Le Rêve
Le thème | Textes d'orientation

Rêver avec un après

Daniel Millas

Il y a seulement deux mois, nous attendions avec impatience l'ouverture du congrès de l'AMP : " Le rêve. Son interprétation et son usage dans la cure lacanienne". Il constituait l'événement prévu qui, en marquant un avant et un après, ordonnait temporellement le travail à réaliser dans l'École.

C'est pourquoi au Conseil Statutaire nous étions entièrement dédiés à penser et à organiser les activités et les soirées, qu'avec le Directoire, nous allions lancer dans les mois à venir.

Nous adonnant à cette tâche, nous avions trouvé dans le signifiant « TraumaƩ », le titre des prochaines Journées Nationales de l' EOL. Le choix de ce thème nous aurait permis de poursuivre les élaborations sur les usages du rêve qui auraient surgit dans le Congrès, d'approfondir ses implications dans la pratique analytique et de le mettre en tension avec les réponses venant de différents discours.

Cependant pendant que nous transitions à travers cet « avant » un évènement très différent s'est produit.
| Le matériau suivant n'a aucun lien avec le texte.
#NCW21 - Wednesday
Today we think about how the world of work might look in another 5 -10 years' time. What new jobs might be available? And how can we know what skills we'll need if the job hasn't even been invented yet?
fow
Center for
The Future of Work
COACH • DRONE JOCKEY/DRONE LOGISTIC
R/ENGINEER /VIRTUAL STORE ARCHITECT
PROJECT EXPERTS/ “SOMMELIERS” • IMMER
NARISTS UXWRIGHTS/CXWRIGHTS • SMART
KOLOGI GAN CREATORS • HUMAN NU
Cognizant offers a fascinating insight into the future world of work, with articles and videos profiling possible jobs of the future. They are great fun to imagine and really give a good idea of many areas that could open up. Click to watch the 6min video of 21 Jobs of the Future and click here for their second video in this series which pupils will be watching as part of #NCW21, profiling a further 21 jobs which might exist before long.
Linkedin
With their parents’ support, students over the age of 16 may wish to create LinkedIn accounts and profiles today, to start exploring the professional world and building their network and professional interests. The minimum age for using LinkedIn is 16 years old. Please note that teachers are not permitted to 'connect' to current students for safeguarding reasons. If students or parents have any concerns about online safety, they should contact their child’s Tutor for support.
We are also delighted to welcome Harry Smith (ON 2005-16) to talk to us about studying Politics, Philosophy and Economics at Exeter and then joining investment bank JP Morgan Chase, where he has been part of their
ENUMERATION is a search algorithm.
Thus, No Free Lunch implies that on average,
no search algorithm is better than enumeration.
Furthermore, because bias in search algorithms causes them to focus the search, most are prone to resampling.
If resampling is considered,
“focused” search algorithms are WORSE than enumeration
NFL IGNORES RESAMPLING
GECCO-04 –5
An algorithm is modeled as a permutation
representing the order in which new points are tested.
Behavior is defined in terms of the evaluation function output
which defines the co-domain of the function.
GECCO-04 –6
La propagation imparable du COVID 19 éclate comme un réel dans nos vies, frappant tous les niveaux de la société.

Cet évènement inopiné nous a introduit d'une manière accélérée dans une temporalité incertaine à partir de laquelle rien n'était plus comme nous l'avions imaginé. C'est un type d'évènement qui, comme le dit J.A. Miller, sort du calcul de l'Autre, n'a pas d'autre cause que soi-même, « ce qu'on ne peut pas rapporter à un autre pour le déduire, pour le démontrer, pour le déterminer » [1].

Perplexité, angoisse, étrangeté… beaucoup exprimaient la sensation de vivre un cauchemar. D'être enfermés dans un mauvais rêve. Ce qui était une consolation car, aussi terrible que ce soit, cela laissait l'illusion de pouvoir se réveiller à un moment donné. De pouvoir rêver à nouveau avec la réalité d'avant.

Pour tenir il fallait recouvrir avec un sens quelconque la subite apparition de ce trou terrifiant que la science ne peut baliser qu'avec des informations partielles et avec des pronostics imprécis.

Trauma et rêve, dans un retournement disloqué de nos plans, ses sont installés au cœur vacillant de notre réalité collective.

Dans l'École, le temps paressait s'arrêter. Nous avons suspendu les activités et fermé le siège préventivement. Après, nous avons cherché des alternatives pour répondre à cette contingence et pour favoriser la mise en marche d'une élaboration collective.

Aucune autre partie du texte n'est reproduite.